A Câmara dos Deputados aprovou um projeto de lei que aumenta as penas para diversos crimes sexuais previstos no Estatuto da Criança e do Adolescente (ECA) e classifica essas condutas como hediondas. A proposta, de autoria do deputado Osmar Terra (PL-RS), segue agora para análise do Senado.
O texto aprovado é o substitutivo da deputada Rogéria Santos (Republicanos-BA). A proposta atualiza a legislação para usar a expressão “violência sexual contra criança ou adolescente” no lugar de termos ligados à pedofilia. Segundo a relatora, a mudança incorpora decisões recentes de tribunais superiores e inclui representações feitas por qualquer meio, como fotografias, vídeos, imagens digitais e conteúdos criados ou alterados por tecnologias digitais, incluindo inteligência artificial.
Entre as alterações, o projeto eleva as penas para crimes como adquirir, possuir, oferecer, trocar, transmitir, distribuir, divulgar, vender ou expor à venda material com registros de violência sexual contra crianças ou adolescentes. Também amplia as punições para aliciar ou assediar menores de 14 anos com o objetivo de praticar ato libidinoso e aumenta a pena para a simulação de participação de criança ou adolescente em conteúdo de violência sexual.
O substitutivo prevê agravantes quando houver uso de inteligência artificial, deepfake, aplicativos de mensagens, redes sociais, jogos online, recursos de anonimato ou técnicas para ocultar o endereço IP. Em alguns casos, a pena pode ser aumentada se o conteúdo for publicado em mais de uma plataforma digital. O texto também determina a perda de bens e valores obtidos com a prática criminosa, que serão destinados ao Fundo dos Direitos da Criança e do Adolescente do estado onde o crime ocorreu.

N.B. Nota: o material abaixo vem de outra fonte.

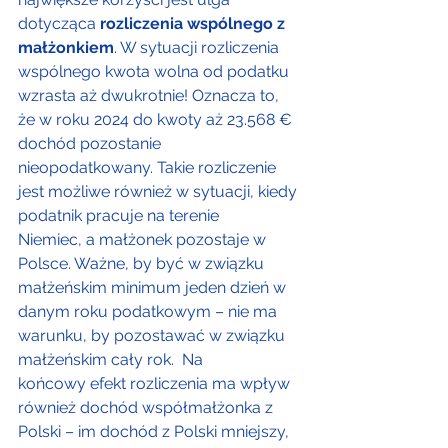
dotycząca 
rozliczenia wspólnego z 
małżonkiem
. W sytuacji rozliczenia 
wspólnego kwota wolna od podatku 
wzrasta aż dwukrotnie! Oznacza to, 
że w roku 2024 do kwoty aż 23.568 € 
dochód pozostanie 
nieopodatkowany. Takie rozliczenie 
jest możliwe również w sytuacji, kiedy 
podatnik pracuje na terenie 
Niemiec, a małżonek pozostaje w 
Polsce. Ważne, by być w związku 
małżeńskim minimum jeden dzień w 
danym roku podatkowym – nie ma 
warunku, by pozostawać w związku 
małżeńskim cały rok.  Na 
końcowy efekt rozliczenia ma wpływ 
również dochód współmałżonka z 
Polski – im dochód z Polski mniejszy, 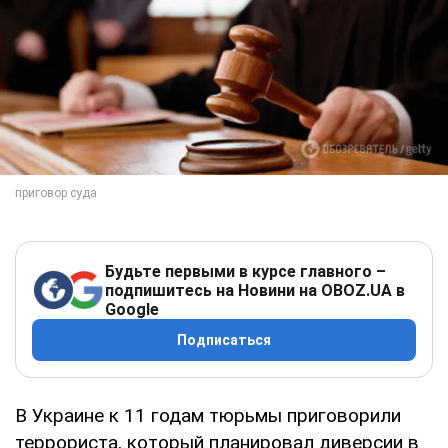
Будьте первыми в курсе главного –
подпишитесь на Новини на OBOZ.UA в
Google
Подписаться
В Украине к 11 годам тюрьмы приговорили
террориста, который планировал диверсии в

Outra novidade é a inclusão da “ronda virtual” entre as ferramentas de investigação. Ela será autorizada para identificar e coletar arquivos disponíveis em ambientes digitais públicos relacionados a crimes de violência sexual contra crianças e adolescentes. Nessas situações, a ordem judicial prévia pode ser dispensada, desde que o órgão responsável comunique o juízo competente em até 48 horas.
O projeto também prevê o ressarcimento ao SUS pelos custos de tratamento de vítimas de lesão corporal, violência física, sexual ou psicológica. Ele reforça o direito de crianças, adolescentes e testemunhas de violência sexual a atendimento psicológico e psicossocial especializado. Além disso, inclui novos agravantes para crimes cometidos por organizações criminosas voltadas a infrações do ECA e permite prisão preventiva em casos de suspeita de crimes contra a dignidade sexual.

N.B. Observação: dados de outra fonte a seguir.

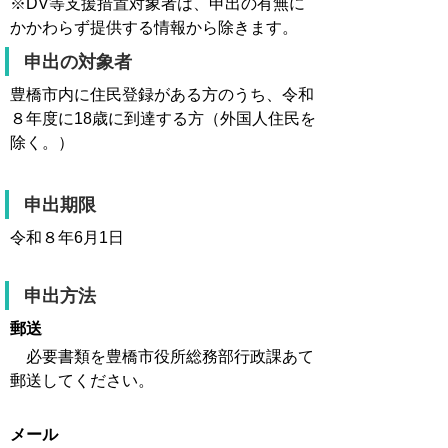
※DV等支援措置対象者は、申出の有無に
かかわらず提供する情報から除きます。
申出の対象者
豊橋市内に住民登録がある方のうち、令和
８年度に18歳に到達する方（外国人住民を
除く。）
申出期限
令和８年6月1日
申出方法
郵送
必要書類を豊橋市役所総務部行政課あて
郵送してください。
メール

Na lista de crimes que passam a ser considerados hediondos, o texto acrescenta produção, venda, transmissão, troca, aquisição, posse, aliciamento de menor de 14 anos com fim libidinoso e submissão de criança ou adolescente à prostituição ou exploração sexual. As condenações por esses crimes também geram efeitos imediatos previstos no Código Penal, como restrições ao exercício de cargo público ou mandato eletivo e à capacidade para o exercício do poder familiar, tutela ou curatela.
Durante a tramitação, a relatora afirmou que a proposta busca enfrentar lacunas da legislação e proteger crianças e adolescentes de abusos sexuais no ambiente digital. O autor do projeto disse que o texto fecha portas para práticas criminosas na internet. Deputados que participaram do debate destacaram o impacto das redes sociais e o avanço de casos envolvendo imagens falsas com consequências reais para as vítimas.